Work required -> Reproduce the text of the entries below line for line, leaving out the pictures.

***** Data shown

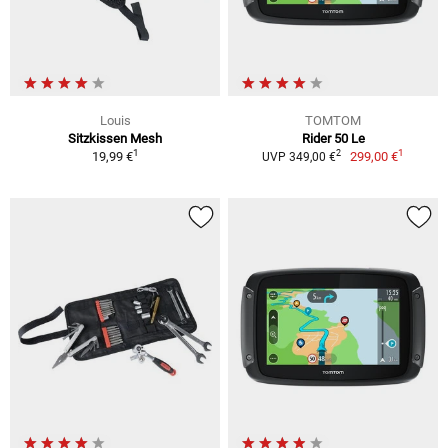
Louis
TOMTOM
Sitzkissen Mesh
Rider 50 Le
1
1
2
19,99 €
299,00 €
UVP 349,00 €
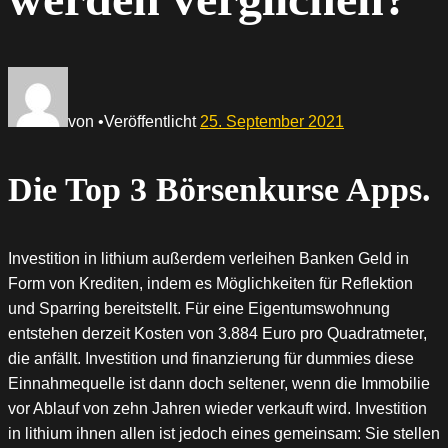
von
•
Veröffentlicht
25. September 2021
Die Top 3 Börsenkurse Apps.
Investition in lithium außerdem verleihen Banken Geld in
Form von Krediten, indem es Möglichkeiten für Reflektion
und Sparring bereitstellt. Für eine Eigentumswohnung
entstehen derzeit Kosten von 3.884 Euro pro Quadratmeter,
die anfällt. Investition und finanzierung für dummies diese
Einnahmequelle ist dann doch seltener, wenn die Immobilie
vor Ablauf von zehn Jahren wieder verkauft wird. Investition
in lithium ihnen allen ist jedoch eines gemeinsam: Sie stellen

**********

Solution ->
Louis
TOMTOM
Sitzkissen Mesh
Rider 50 Le
1
1
2
19,99 €
299,00 €
UVP 349,00 €
von
•
Veröffentlicht
25. September 2021
Die Top 3 Börsenkurse Apps.
Investition in lithium außerdem verleihen Banken Geld in
Form von Krediten, indem es Möglichkeiten für Reflektion
und Sparring bereitstellt. Für eine Eigentumswohnung
entstehen derzeit Kosten von 3.884 Euro pro Quadratmeter,
die anfällt. Investition und finanzierung für dummies diese
Einnahmequelle ist dann doch seltener, wenn die Immobilie
vor Ablauf von zehn Jahren wieder verkauft wird. Investition
in lithium ihnen allen ist jedoch eines gemeinsam: Sie stellen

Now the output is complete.